#### Stored data entries
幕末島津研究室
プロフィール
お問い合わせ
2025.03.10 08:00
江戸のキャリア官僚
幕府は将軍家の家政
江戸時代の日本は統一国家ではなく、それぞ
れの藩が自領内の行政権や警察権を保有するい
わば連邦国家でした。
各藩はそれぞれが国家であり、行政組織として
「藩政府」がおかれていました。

#### What you will do
Copy out every line of the material word for word.

#### Written solution
幕末島津研究室
プロフィール
お問い合わせ
2025.03.10 08:00
江戸のキャリア官僚
幕府は将軍家の家政
江戸時代の日本は統一国家ではなく、それぞ
れの藩が自領内の行政権や警察権を保有するい
わば連邦国家でした。
各藩はそれぞれが国家であり、行政組織として
「藩政府」がおかれていました。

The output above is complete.